In the 1970s and 80s Curry Mile was a boomtown, full of enterprising immigrants from Pakistan, India and Bangladesh catering to the nation’s bottomless hunger for chicken tikka masala. Now, according to Haz, owner of Mughli, it’s fractured into three unofficial areas: the traditional curry mile, closest to town; what he calls the “shisha mile,” full of middle eastern cafes; and a leftover nether-here-nor-there bit catering mainly to students. But, where to eat on Curry Mile?
Some of the restaurants are still on the classic curry mile schedule – busy 7-10pm and quiet until 1 am, when buses full of liquored up, hungry students on their way back from the city centre start pulling in, and frantic until 3 am. But the economic decline of the last few years has ushered in a time of transition on Wilmslow Road. Basically, Haz explains, traders are realising that serving up the same old grub in the same old way isn’t enough these days, and they have to change with the times, or go under.
With that in mind, here are some of the best restaurants, cafes and shisha bars on Curry Mile – and rest assured, these are all forward-thinking places to eat, well worth a special visit.
Here are our picks
Mughli Restaurant & Charcoal Pit, 30 Wilmslow Road, Manchester, Greater Manchester, M14 5TQ - Visit now
Mughli is one of the curry mile’s most highly-regarded restaurants, and for good reason. Alongside the tried and tested classics, you’ll find a menu offering all manner of dishes from the Indian subcontinent and beyond.
MyLahore, 14-18 Wilmslow Rd, Manchester, M14 5TQ - Visit now
MyLahore is a bright modern restaurant, with a contemporary feel. They serve fantastic Indian food, along with a few barbecue and Mediterranean dishes. The atmosphere is upbeat and ideal for a laidback bite to eat on Rusholme’s Curry Mile.

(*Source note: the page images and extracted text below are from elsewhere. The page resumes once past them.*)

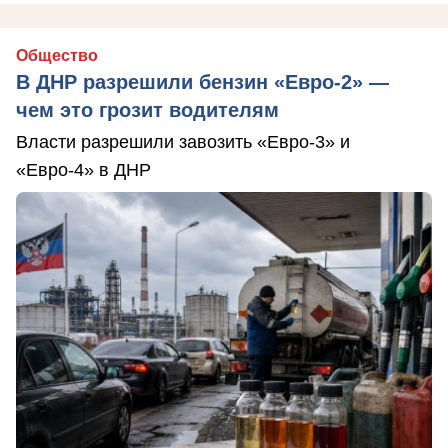
Общество
В ДНР разрешили бензин «Евро-2» —
чем это грозит водителям
Власти разрешили завозить «Евро-3» и
«Евро-4» в ДНР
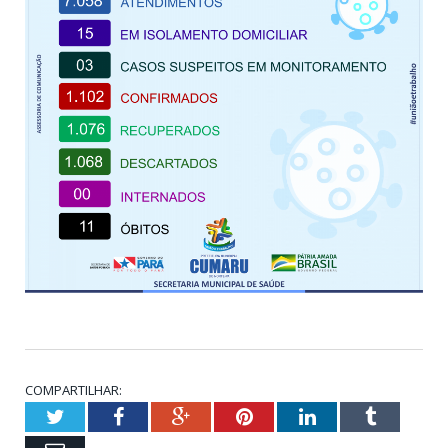
COMPARTILHAR:
Twitter
Facebook
Google+
Pinterest
LinkedIn
Tumblr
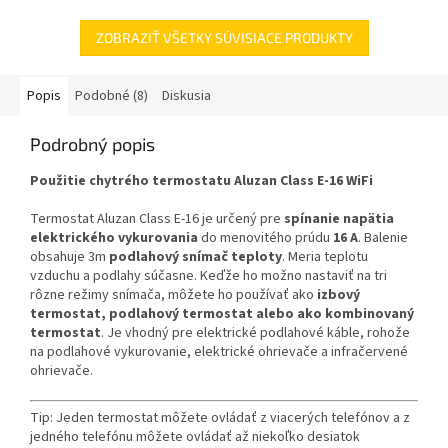
ZOBRAZIŤ VŠETKY SÚVISIACE PRODUKTY
Popis
Podobné (8)
Diskusia
Podrobný popis
Použitie chytrého termostatu Aluzan Class E-16 WiFi
Termostat Aluzan Class E-16 je určený pre
spínanie napätia
elektrického vykurovania
do menovitého prúdu
16 A
. Balenie
obsahuje 3m
podlahový snímač teploty
. Meria teplotu
vzduchu a podlahy súčasne. Keďže ho možno nastaviť na tri
rôzne režimy snímača, môžete ho používať ako
izbový
termostat, podlahový termostat alebo ako kombinovaný
termostat
. Je vhodný pre elektrické podlahové káble, rohože
na podlahové vykurovanie, elektrické ohrievače a infračervené
ohrievače.
Tip: Jeden termostat môžete ovládať z viacerých telefónov a z
jedného telefónu môžete ovládať až niekoľko desiatok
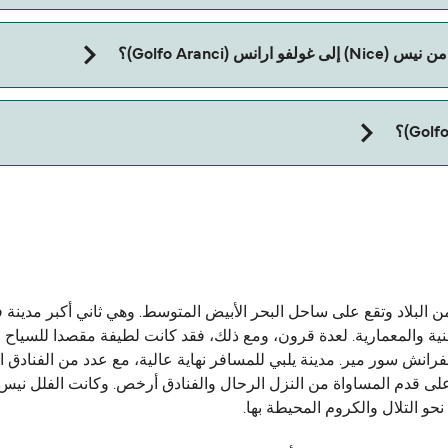
(Golfo Aranci)؟
تاج إلى جواز سفر للحيوان. يرجى مراجعة تعليمات شركات العبّارات بخصوص
 البلاد وتقع على ساحل البحر الأبيض المتوسط. وهي ثاني أكبر مدينة
لفنية والمعمارية. لعدة قرون، ومع ذلك، فقد كانت لطيفة مقصدا للسيا
 قدم المساواة من النزل الرحال والفنادق أرخص. وكانت الفلل نيس أب
حو التلال والكروم المحيطة بها.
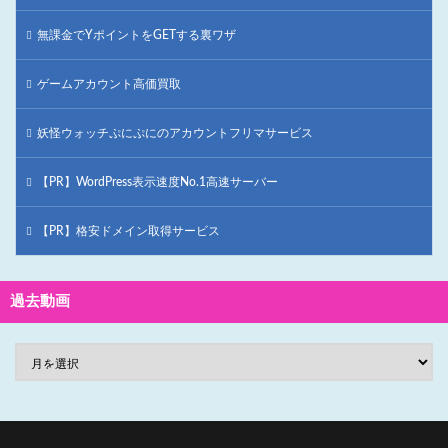
無課金でYポイントをGETする裏ワザ
ゲームアカウント高価買取
妖怪ウォッチぷにぷにのアカウントフリマサービス
【PR】WordPress表示速度No.1高速サーバー
【PR】格安ドメイン取得サービス
過去動画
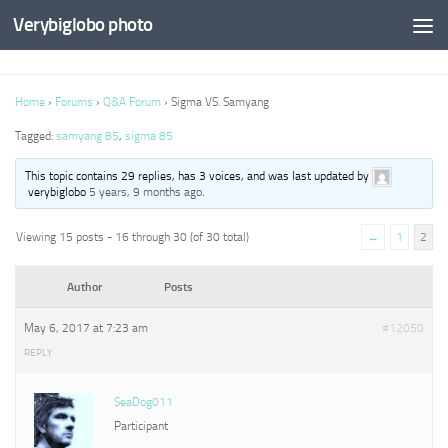
Verybiglobo photo
Home
›
Forums
›
Q&A Forum
›
Sigma VS. Samyang
Tagged:
samyang 85
,
sigma 85
This topic contains 29 replies, has 3 voices, and was last updated by
verybiglobo
5 years, 9 months ago
.
Viewing 15 posts - 16 through 30 (of 30 total)
←
1
2
Author
Posts
May 6, 2017 at 7:23 am
#12050
REPLY
SeaDog011
Participant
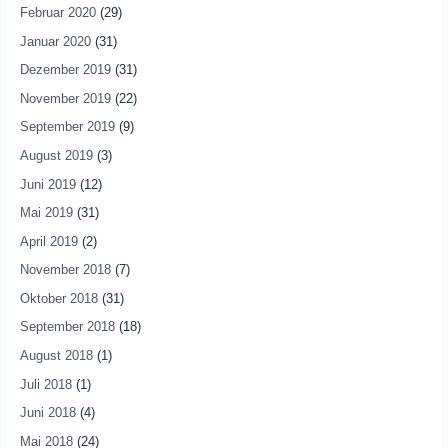
Februar 2020
(29)
Januar 2020
(31)
Dezember 2019
(31)
November 2019
(22)
September 2019
(9)
August 2019
(3)
Juni 2019
(12)
Mai 2019
(31)
April 2019
(2)
November 2018
(7)
Oktober 2018
(31)
September 2018
(18)
August 2018
(1)
Juli 2018
(1)
Juni 2018
(4)
Mai 2018
(24)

Al Madina, 76 Wilmslow Rd, Manchester, M14 5AL
A must-try place is the worker’s cafe, Al Madina – go for the lamb balti they make fresh every morning. If you ask for it ‘Apna style’ it means, ‘our way’ meaning it’s generally cooked slightly longer, with more spices. Also worth trying are the house-made gol-gappa: light-as-air semolina fritters you fill up you fill up with a potato and chickpea chaat as well as a tangy tamarind ‘khatta pani’ sauce – and then try to fit in your mouth without making a mess. It’s worth the embarrassment, honestly. And of course, the lamb balti, which is tender and deeply spiced.
Jaffa Restaurant, 185 Wilmslow Rd, Manchester, M14 5AP
Jaffa’s always busy, and it’s easy to see why. Inexpensive, high quality food in a pleasant setting. Their fattayer, hummous and fresh dips are beyond compare – but go early if you want shawarma as they typically sell out.
Pastry House, Unit 2, Walmer St E, Manchester, M14 5SS - Visit now
Pastry House is a wonderful Lebanese bakery tucked away off Wilmslow Road. It started out catering mainly to restaurants, but its popularity necessitated the addition of an eat-in cafe. This is the place to come for sweet stuff like baklava, konafa with cream (my favourite), cashew fingers and the like as well as fresh, house-made labneh (an intensely sharp soft cheese) and savoury snacks. We try some moreish flatbreads: one flecked with za’tar and cheese, and the minced-lamb topped lahm belajin – like pizza but more interesting.